Within the entries that follow, report how many lines contain the word "Joomla", giving the number by itself.

→ **Dataset excerpts**

——

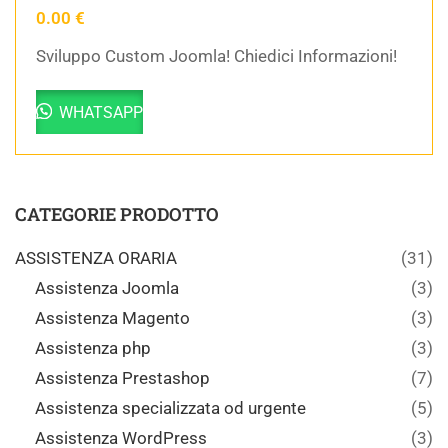
0.00
€
Sviluppo Custom Joomla! Chiedici Informazioni!
WHATSAPP
CATEGORIE PRODOTTO
ASSISTENZA ORARIA
(31)
Assistenza Joomla
(3)
Assistenza Magento
(3)
Assistenza php
(3)
Assistenza Prestashop
(7)
Assistenza specializzata od urgente
(5)
Assistenza WordPress
(3)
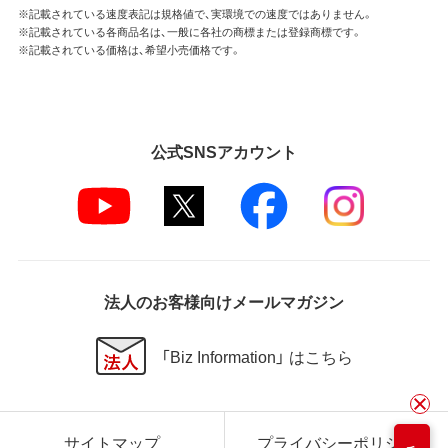
※記載されている速度表記は規格値で、実環境での速度ではありません。
※記載されている各商品名は、一般に各社の商標または登録商標です。
※記載されている価格は、希望小売価格です。
公式SNSアカウント
法人のお客様向けメールマガジン
「Biz Information」 はこちら
サイトマップ
プライバシーポリシー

——

→ **Response to the exercise**
2